Lady Chatterly's Lover (Chinese Translation)
Date: 1959
Region: North America
Subject: Explicit Sexuality
Medium: Literature
Artist: D.H. Lawrence (1885 - 1930)
Confronting Bodies: United States Postmaster General Arthur Summerfield
Dates of Action: 1959
Location: The United States of America
Description of Artwork: "Between October 1926 and January 1928 D.H. Lawrence wrote three versions of a novel in which he described the affair of the fictional Lady Constance Chatterly, wife of Sir Clifford Chatterly -an intellectual, writer and Midlands landowner who has been confined to a wheelchair by war wounds- with the estate game-keeper, one Oliver Mellors, the son of a miner. While the book itself, which ends with the lovers each awaiting divorce and looking
forward to their new life life together, does not stray conspicuously from Lawrence's general moral and philosophical attitudes, his use of taboo language far exceed anything acceptable in contemporary fiction." (The Encyclopedia of Censorship, Jonathon Green, Facts on File, N.Y. C. Pg. 166)

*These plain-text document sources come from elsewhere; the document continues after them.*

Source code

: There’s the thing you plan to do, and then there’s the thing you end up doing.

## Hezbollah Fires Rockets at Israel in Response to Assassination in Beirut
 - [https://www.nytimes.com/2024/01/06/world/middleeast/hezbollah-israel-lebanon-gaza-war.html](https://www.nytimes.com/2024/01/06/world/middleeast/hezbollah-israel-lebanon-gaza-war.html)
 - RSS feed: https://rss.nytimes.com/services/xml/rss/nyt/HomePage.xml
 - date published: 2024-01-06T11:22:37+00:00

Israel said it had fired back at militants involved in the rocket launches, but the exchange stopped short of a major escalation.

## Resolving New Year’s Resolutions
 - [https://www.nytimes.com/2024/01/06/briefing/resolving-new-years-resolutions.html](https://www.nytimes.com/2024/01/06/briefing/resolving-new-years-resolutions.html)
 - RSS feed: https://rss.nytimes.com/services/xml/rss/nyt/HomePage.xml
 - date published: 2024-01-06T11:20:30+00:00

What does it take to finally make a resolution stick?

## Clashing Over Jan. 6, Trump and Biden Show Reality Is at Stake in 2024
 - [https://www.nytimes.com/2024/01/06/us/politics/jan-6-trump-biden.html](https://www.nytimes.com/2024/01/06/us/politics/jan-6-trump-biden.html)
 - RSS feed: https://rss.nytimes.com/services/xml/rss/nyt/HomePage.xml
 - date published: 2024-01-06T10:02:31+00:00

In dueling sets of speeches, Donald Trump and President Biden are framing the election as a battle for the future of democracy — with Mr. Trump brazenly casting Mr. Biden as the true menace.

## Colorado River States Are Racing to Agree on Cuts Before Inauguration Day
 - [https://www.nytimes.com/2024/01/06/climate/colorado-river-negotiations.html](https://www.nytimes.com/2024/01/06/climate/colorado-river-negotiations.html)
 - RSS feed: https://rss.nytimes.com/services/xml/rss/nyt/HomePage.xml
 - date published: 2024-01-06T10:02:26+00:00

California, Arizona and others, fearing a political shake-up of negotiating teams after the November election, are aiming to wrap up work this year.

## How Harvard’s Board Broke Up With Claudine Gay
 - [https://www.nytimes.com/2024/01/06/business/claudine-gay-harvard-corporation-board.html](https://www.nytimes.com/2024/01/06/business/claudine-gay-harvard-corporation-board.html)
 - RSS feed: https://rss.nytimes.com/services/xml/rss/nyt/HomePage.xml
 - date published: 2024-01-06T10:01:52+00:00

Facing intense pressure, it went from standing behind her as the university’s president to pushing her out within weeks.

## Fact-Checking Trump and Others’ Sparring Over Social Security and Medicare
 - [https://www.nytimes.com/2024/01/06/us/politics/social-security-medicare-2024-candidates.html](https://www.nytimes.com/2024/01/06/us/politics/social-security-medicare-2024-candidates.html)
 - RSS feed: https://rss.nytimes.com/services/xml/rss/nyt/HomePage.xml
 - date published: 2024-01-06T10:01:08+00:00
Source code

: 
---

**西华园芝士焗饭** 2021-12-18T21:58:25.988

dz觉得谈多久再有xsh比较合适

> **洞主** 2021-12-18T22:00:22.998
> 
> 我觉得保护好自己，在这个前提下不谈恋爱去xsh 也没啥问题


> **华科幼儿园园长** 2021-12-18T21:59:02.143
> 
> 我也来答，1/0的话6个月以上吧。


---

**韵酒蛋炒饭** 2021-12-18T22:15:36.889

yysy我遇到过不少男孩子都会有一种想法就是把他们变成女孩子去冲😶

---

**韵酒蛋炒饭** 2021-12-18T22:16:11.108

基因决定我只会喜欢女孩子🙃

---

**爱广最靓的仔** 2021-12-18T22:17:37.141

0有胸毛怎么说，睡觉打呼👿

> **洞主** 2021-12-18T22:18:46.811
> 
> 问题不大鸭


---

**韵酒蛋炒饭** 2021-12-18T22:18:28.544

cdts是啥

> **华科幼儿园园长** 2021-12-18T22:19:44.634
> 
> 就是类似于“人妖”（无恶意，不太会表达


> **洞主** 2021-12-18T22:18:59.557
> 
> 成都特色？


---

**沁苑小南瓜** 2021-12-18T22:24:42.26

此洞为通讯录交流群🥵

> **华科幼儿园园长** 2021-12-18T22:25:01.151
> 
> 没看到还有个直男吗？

The Incident: The work is deemed "an obscene and filthy work" that cannot be sent through the mail by Postmaster General Arthur Summerfield.
Results of Incident: The ban, lifted after two lower courts disagreed with Summerfield, is not reinstated by the Supreme Court in 1960. The novel went on to sell two million copies in a year.
Source: New York Public Library, New York City
Chinese Translation
Date: 1987
Region: Asia
Subject: Explicit Sexuality
Medium: Literature
Artist: D.H. Lawrence, Hunan People's Press
Confronting Bodies: Central Bureau
Dates of Action: 1987
Location: China
Description of Artwork: Lady Chatterly's Lover, by D.H. Lawrence first translated into Chinese by Rao Shu-yi in 1936.
The Incident: In December of 1986 Hunan People's Press challenged Chinese censors with the publication of D.H. Lawrence's Lady Chatterly's Lover. The initial plan was to publish the book for an access-limited distribution. They believed that, "An access limited edition or 'internal circulation' might grant some element of safety, as the readership would be limited to an elitist circle of people above a certain rank who are supposedly less likely to be corrupted than other members of the public." This decision,(which later changed, opening up the distribution to a wider audience) was a safeguard against pressures from the Ministry of Culture, who had issued a report in July of 1985 denouncing 'flooding of the market by unhealthy, obscene and violence-promoting publications.'
After the first printing, Hunan Press foresaw huge financial rewards in the venture, and expanded the printing to 600,00 copies. "Although the Press's routine annual report to the Central Bureau played down the publication of Lady Chatterly's Lover as much as possible, the Bureau had some how learned of the ambitious plan. It made an informal resolution against the book's open publication on the grounds that the novel abounded in sexually explicit descriptions, so much as to be unsuitable for the Chinese public. Though it never denied the status of literary classic to Lady Chatterly's Lover and even acknowledged that it had a generally healthy theme, the Bureau's resolution, implied that the novel was an exceptional case. When Hunan Press was notified, 360,00 copies had already been printed.
Apart from the cost of the completed work, the canceling of the book would lead to hasty and and major adjustments in the publishers annual plan that would be financially disastrous. In order to limit the scale of possible loss, the publisher ordered the printers to stop work, and dared the wrath of the central authorities by starting distribution of the finished copies without permission, using mostly the venues of private book stores." Hunan Press managed to distribute 230,000 copies, which quickly sold out. The popularity of the novel incensed the Central Bureau, which ordered the booksellers to stop advertising and selling the novel. The books were now open to the movements of the Black Market and pirating. The Bureau then targeted the source, Hunan Press, and ordered the remaining 130,000 copies to be sealed.
Results of Incident: Since the Press had knowingly defied the original resolution and had 'broken discipline,' chief editor Zhu Zhen lost his position, the president of the Press was given a 'serious warning,' and Tang Yin-sun (editor of translated foreign literature) was asked to retire voluntarily... " After continuously complaining to Beijing about the financial loss it had incurred due to the sealed copies, Hunan Press in June 1988 managed to get approval for an internal circulation of 50,000 of the remaining 130,000 books. The general response of the privileged readers was fairly positive, according to Beijing editor who was among them, but this was not to change the official decree. Although the book's black-market price had soared, the Bureau advised the Press to stick to its original low price, dashing its hopes in on the gold rush. To this day, 80,000 copies of Lady Chatterly's Lover are stored in the Hunan Press warehouse.